■ RAW DATA ■
---+---
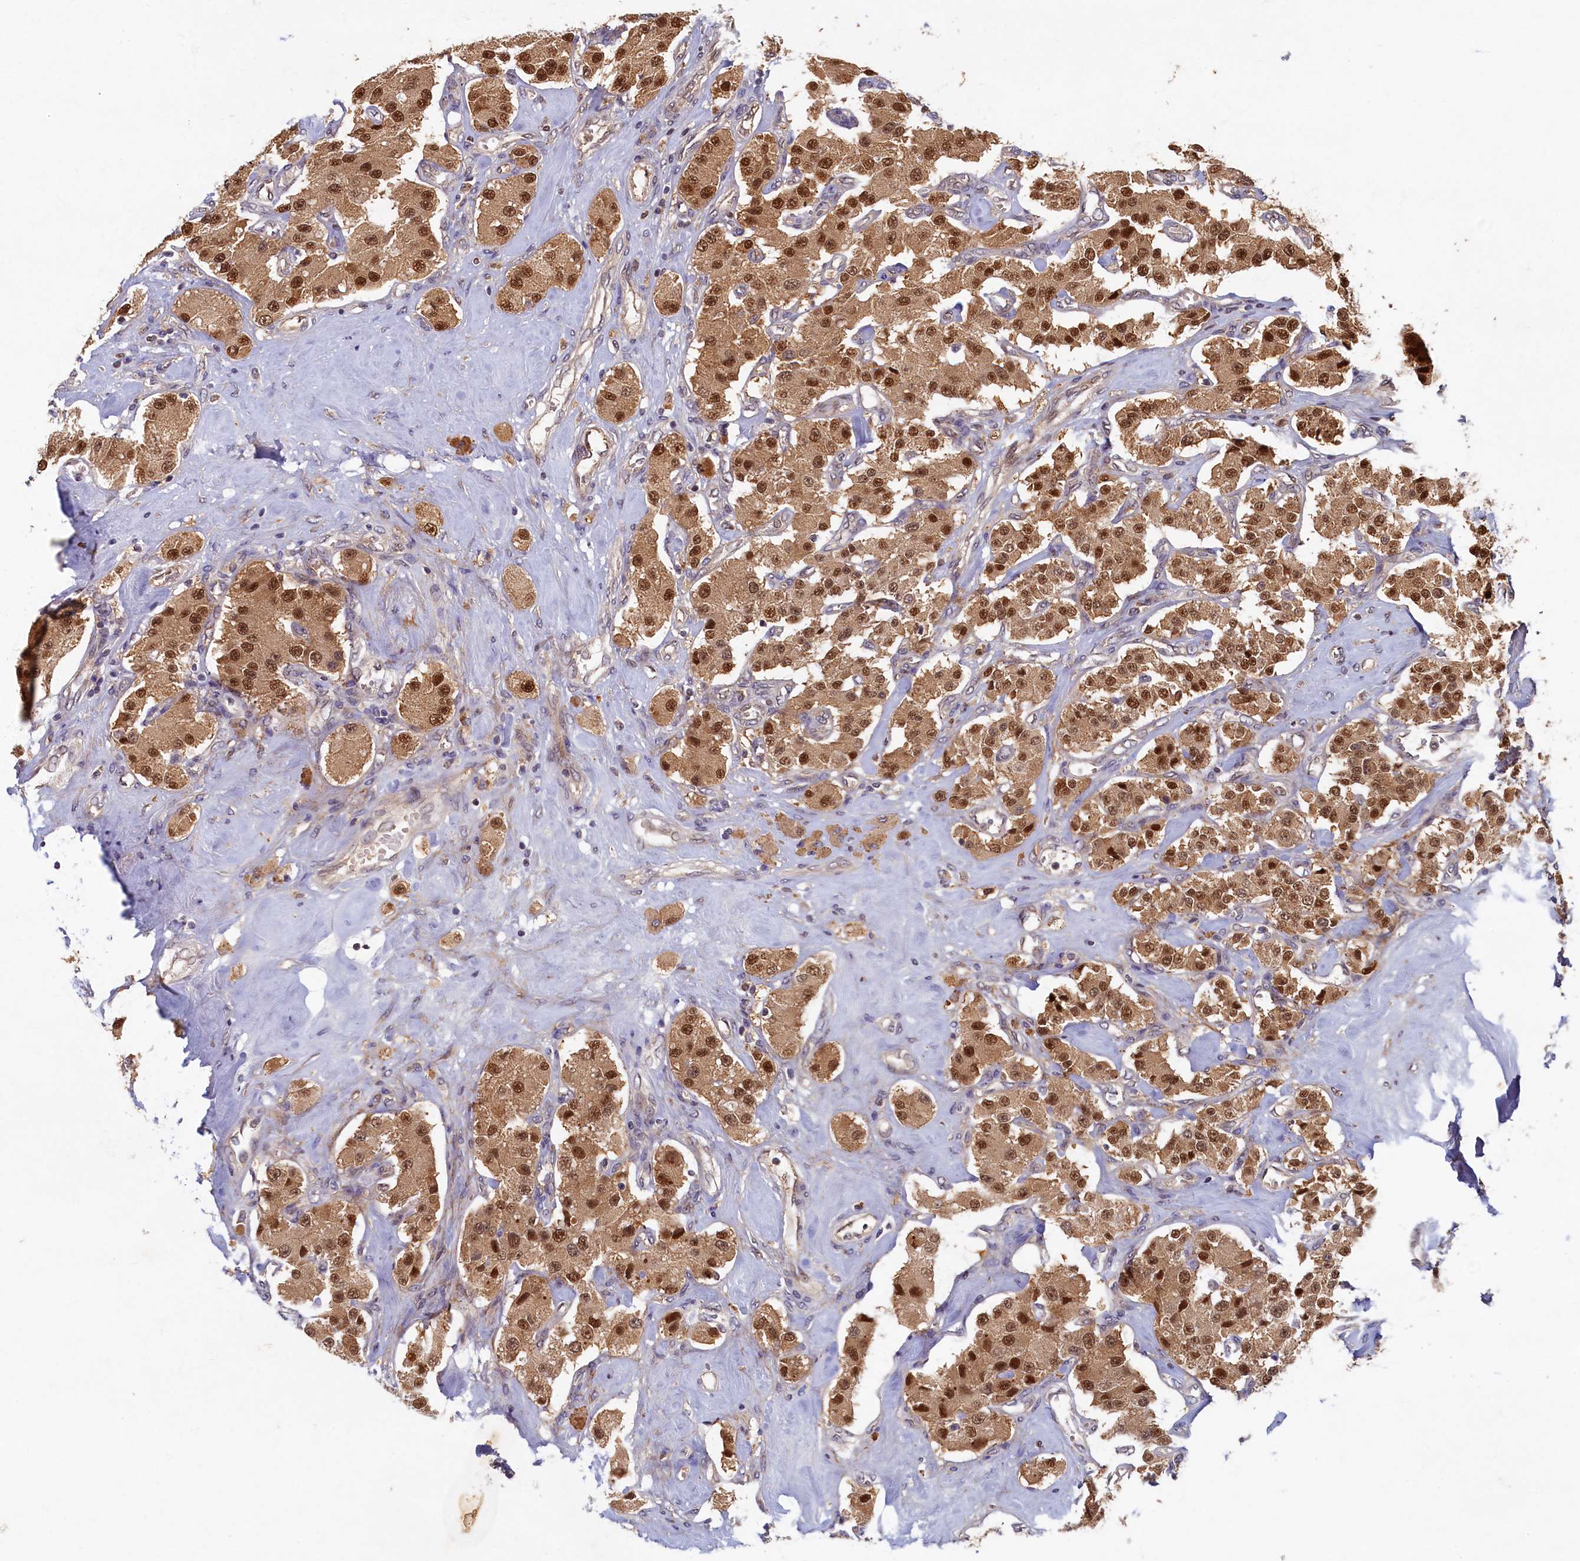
{"staining": {"intensity": "moderate", "quantity": ">75%", "location": "cytoplasmic/membranous,nuclear"}, "tissue": "carcinoid", "cell_type": "Tumor cells", "image_type": "cancer", "snomed": [{"axis": "morphology", "description": "Carcinoid, malignant, NOS"}, {"axis": "topography", "description": "Pancreas"}], "caption": "Protein positivity by immunohistochemistry displays moderate cytoplasmic/membranous and nuclear staining in approximately >75% of tumor cells in malignant carcinoid. The staining was performed using DAB (3,3'-diaminobenzidine) to visualize the protein expression in brown, while the nuclei were stained in blue with hematoxylin (Magnification: 20x).", "gene": "LCMT2", "patient": {"sex": "male", "age": 41}}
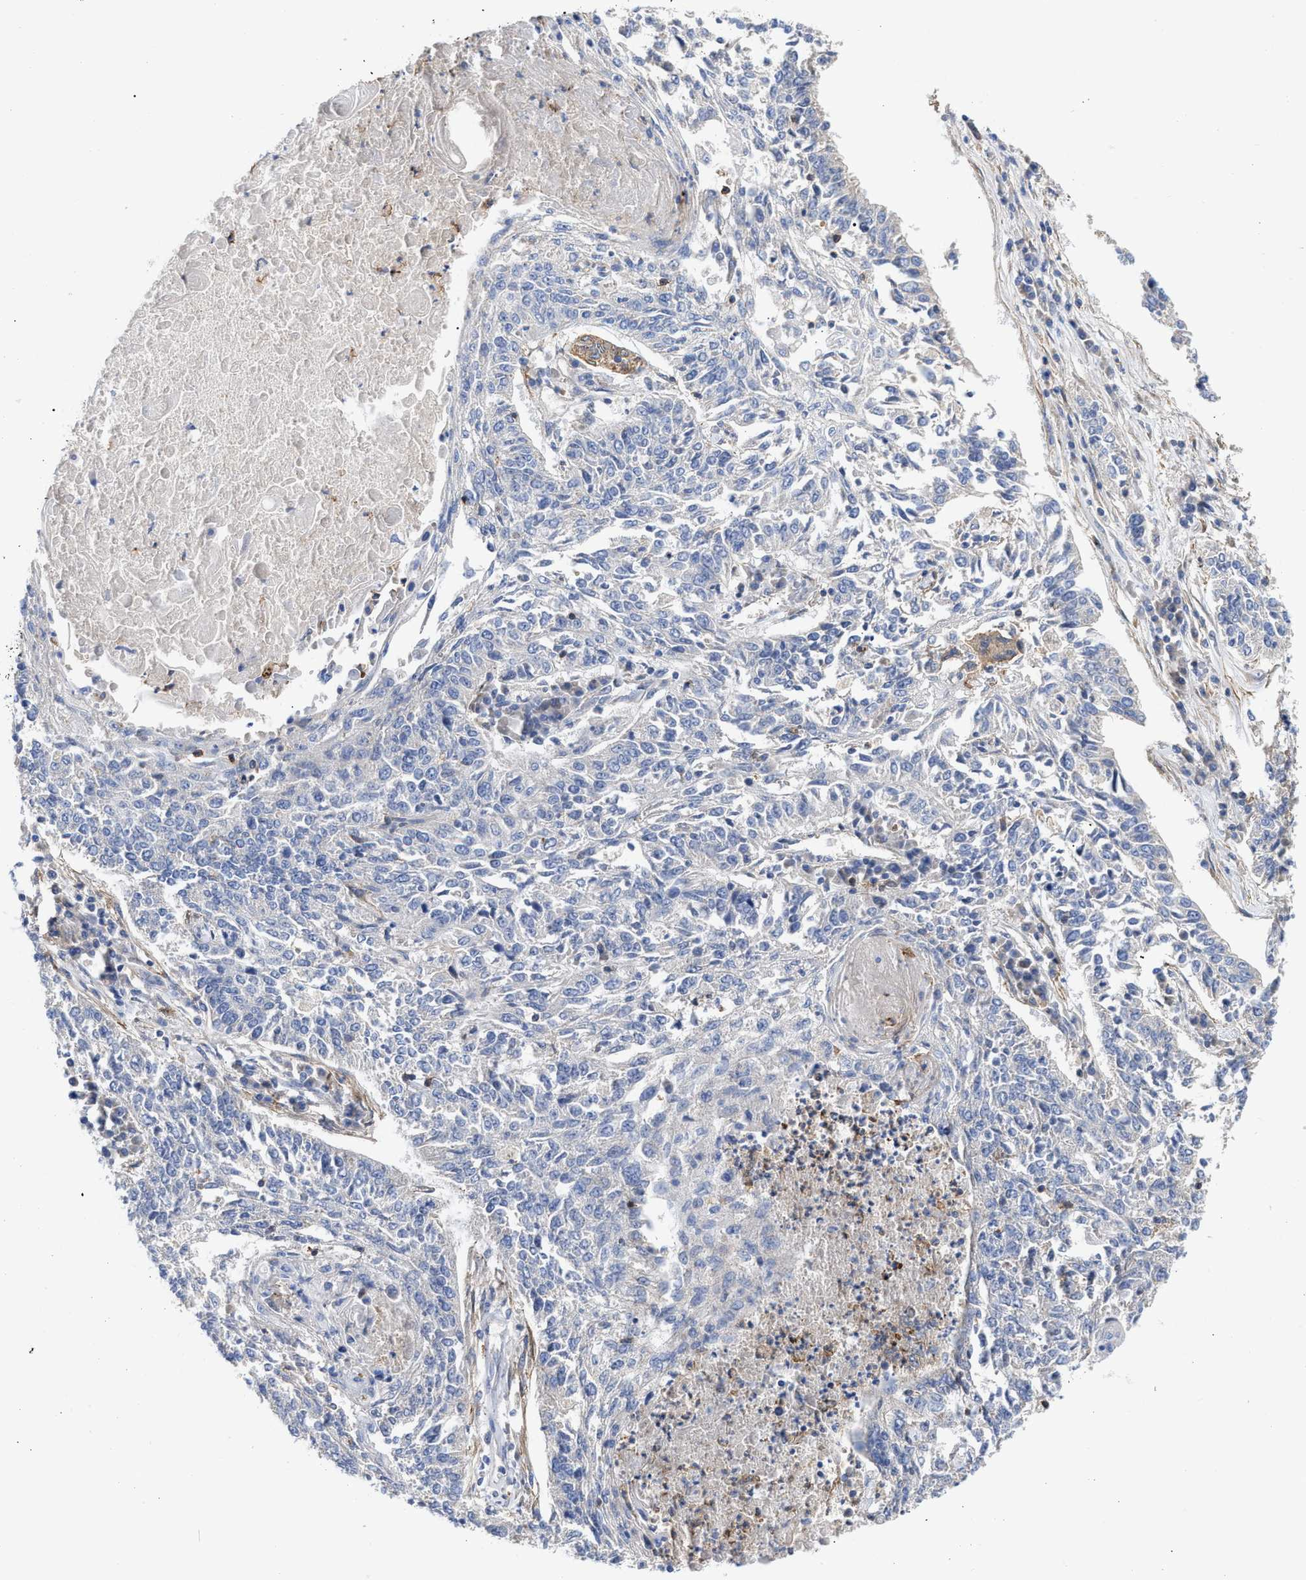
{"staining": {"intensity": "negative", "quantity": "none", "location": "none"}, "tissue": "lung cancer", "cell_type": "Tumor cells", "image_type": "cancer", "snomed": [{"axis": "morphology", "description": "Normal tissue, NOS"}, {"axis": "morphology", "description": "Squamous cell carcinoma, NOS"}, {"axis": "topography", "description": "Cartilage tissue"}, {"axis": "topography", "description": "Bronchus"}, {"axis": "topography", "description": "Lung"}], "caption": "Lung squamous cell carcinoma was stained to show a protein in brown. There is no significant positivity in tumor cells. The staining was performed using DAB (3,3'-diaminobenzidine) to visualize the protein expression in brown, while the nuclei were stained in blue with hematoxylin (Magnification: 20x).", "gene": "HS3ST5", "patient": {"sex": "female", "age": 49}}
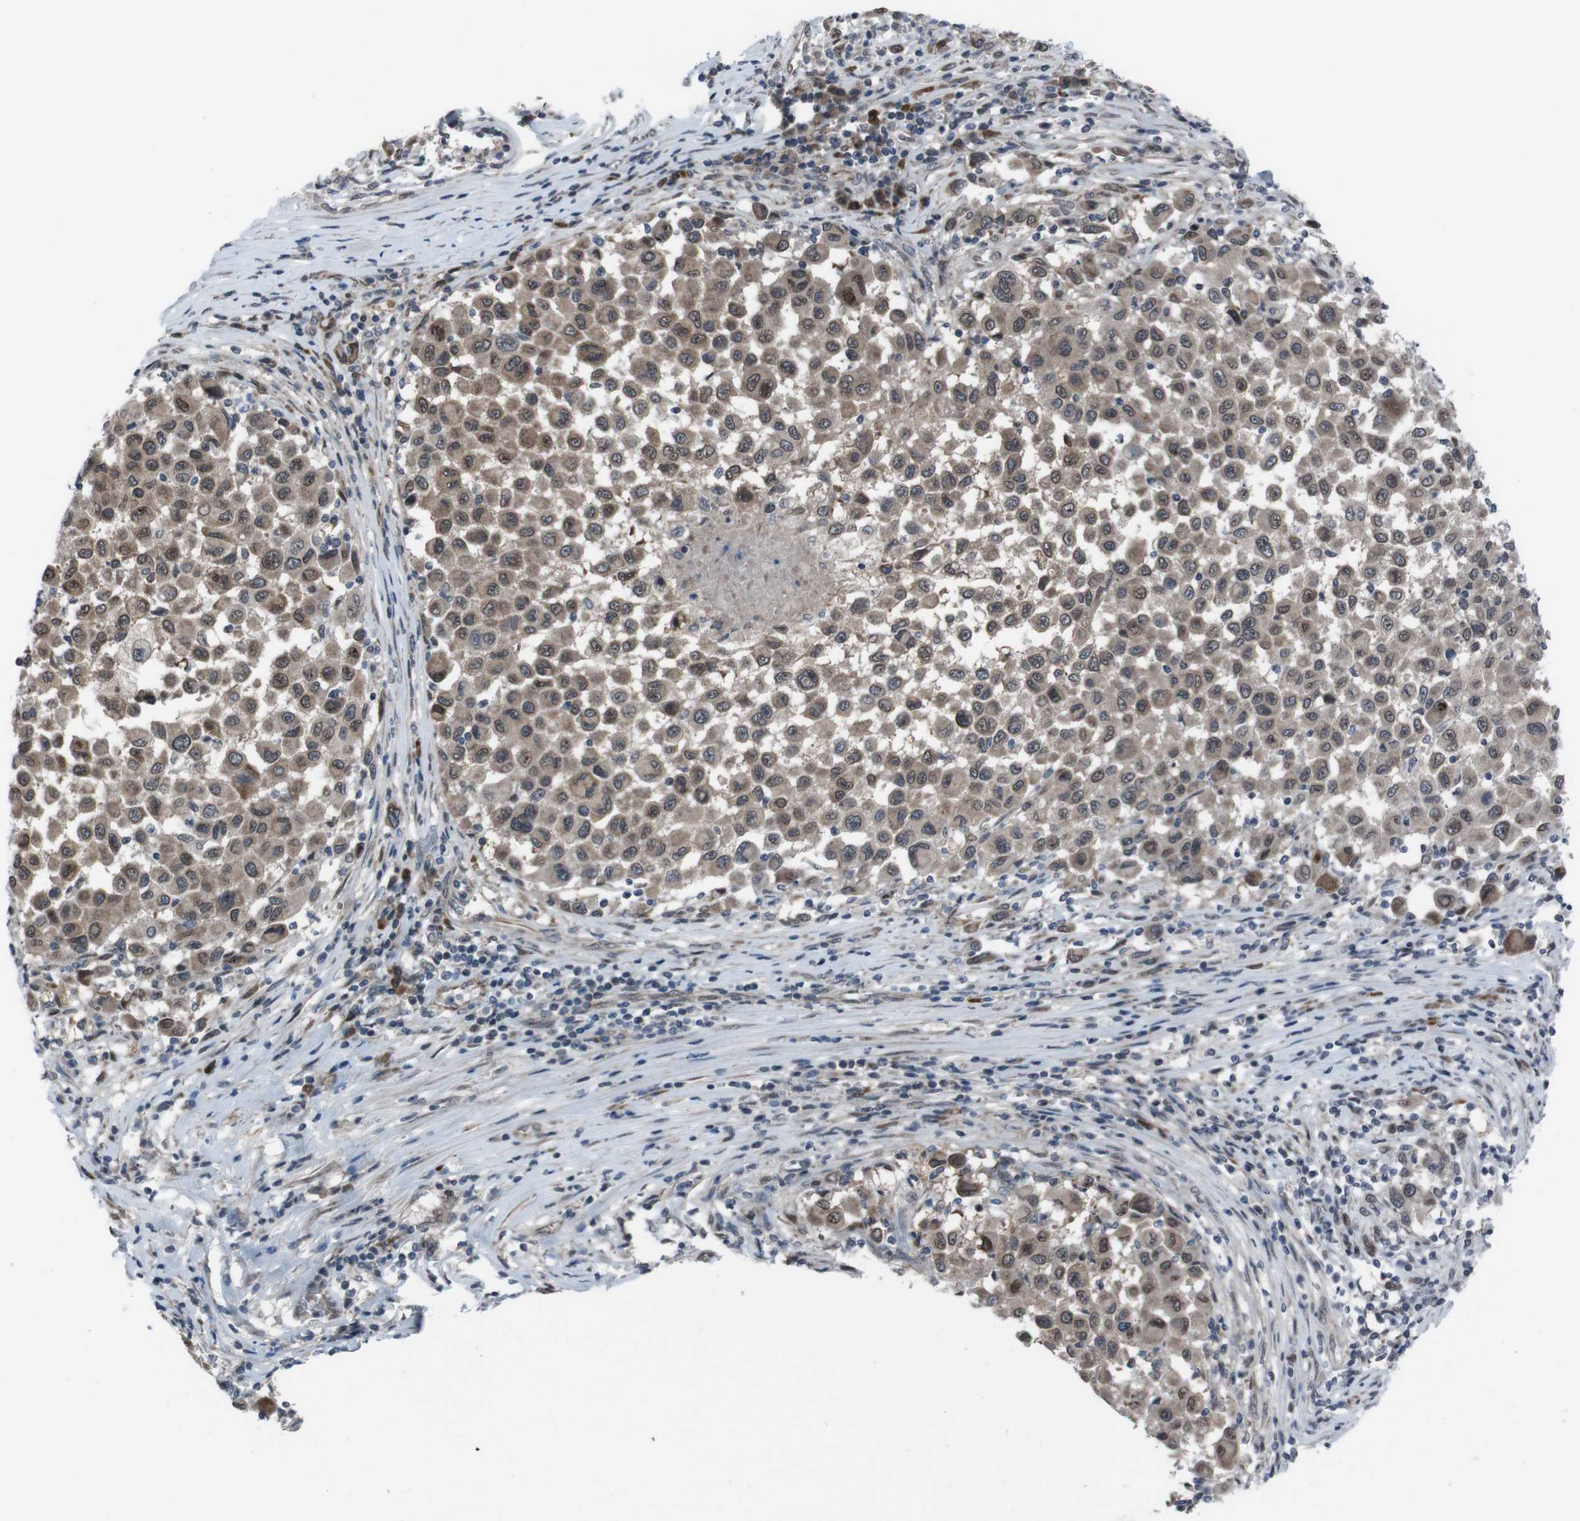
{"staining": {"intensity": "moderate", "quantity": ">75%", "location": "cytoplasmic/membranous"}, "tissue": "melanoma", "cell_type": "Tumor cells", "image_type": "cancer", "snomed": [{"axis": "morphology", "description": "Malignant melanoma, Metastatic site"}, {"axis": "topography", "description": "Lymph node"}], "caption": "This is a photomicrograph of immunohistochemistry staining of malignant melanoma (metastatic site), which shows moderate positivity in the cytoplasmic/membranous of tumor cells.", "gene": "SS18L1", "patient": {"sex": "male", "age": 61}}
---+---
The answer must repeat every line of the listing exactly and leave the pictures out.

■ RESULT ■
{"staining": {"intensity": "moderate", "quantity": ">75%", "location": "cytoplasmic/membranous,nuclear"}, "tissue": "carcinoid", "cell_type": "Tumor cells", "image_type": "cancer", "snomed": [{"axis": "morphology", "description": "Carcinoid, malignant, NOS"}, {"axis": "topography", "description": "Pancreas"}], "caption": "Protein positivity by immunohistochemistry displays moderate cytoplasmic/membranous and nuclear staining in approximately >75% of tumor cells in malignant carcinoid. The staining was performed using DAB (3,3'-diaminobenzidine) to visualize the protein expression in brown, while the nuclei were stained in blue with hematoxylin (Magnification: 20x).", "gene": "LCMT2", "patient": {"sex": "male", "age": 41}}
{"staining": {"intensity": "negative", "quantity": "none", "location": "none"}, "tissue": "lung cancer", "cell_type": "Tumor cells", "image_type": "cancer", "snomed": [{"axis": "morphology", "description": "Normal tissue, NOS"}, {"axis": "morphology", "description": "Squamous cell carcinoma, NOS"}, {"axis": "topography", "description": "Cartilage tissue"}, {"axis": "topography", "description": "Bronchus"}, {"axis": "topography", "description": "Lung"}], "caption": "Lung squamous cell carcinoma was stained to show a protein in brown. There is no significant positivity in tumor cells. The staining was performed using DAB (3,3'-diaminobenzidine) to visualize the protein expression in brown, while the nuclei were stained in blue with hematoxylin (Magnification: 20x).", "gene": "HS3ST5", "patient": {"sex": "female", "age": 49}}
{"staining": {"intensity": "moderate", "quantity": ">75%", "location": "cytoplasmic/membranous"}, "tissue": "melanoma", "cell_type": "Tumor cells", "image_type": "cancer", "snomed": [{"axis": "morphology", "description": "Malignant melanoma, Metastatic site"}, {"axis": "topography", "description": "Lymph node"}], "caption": "This is a photomicrograph of immunohistochemistry staining of malignant melanoma (metastatic site), which shows moderate positivity in the cytoplasmic/membranous of tumor cells.", "gene": "SS18L1", "patient": {"sex": "male", "age": 61}}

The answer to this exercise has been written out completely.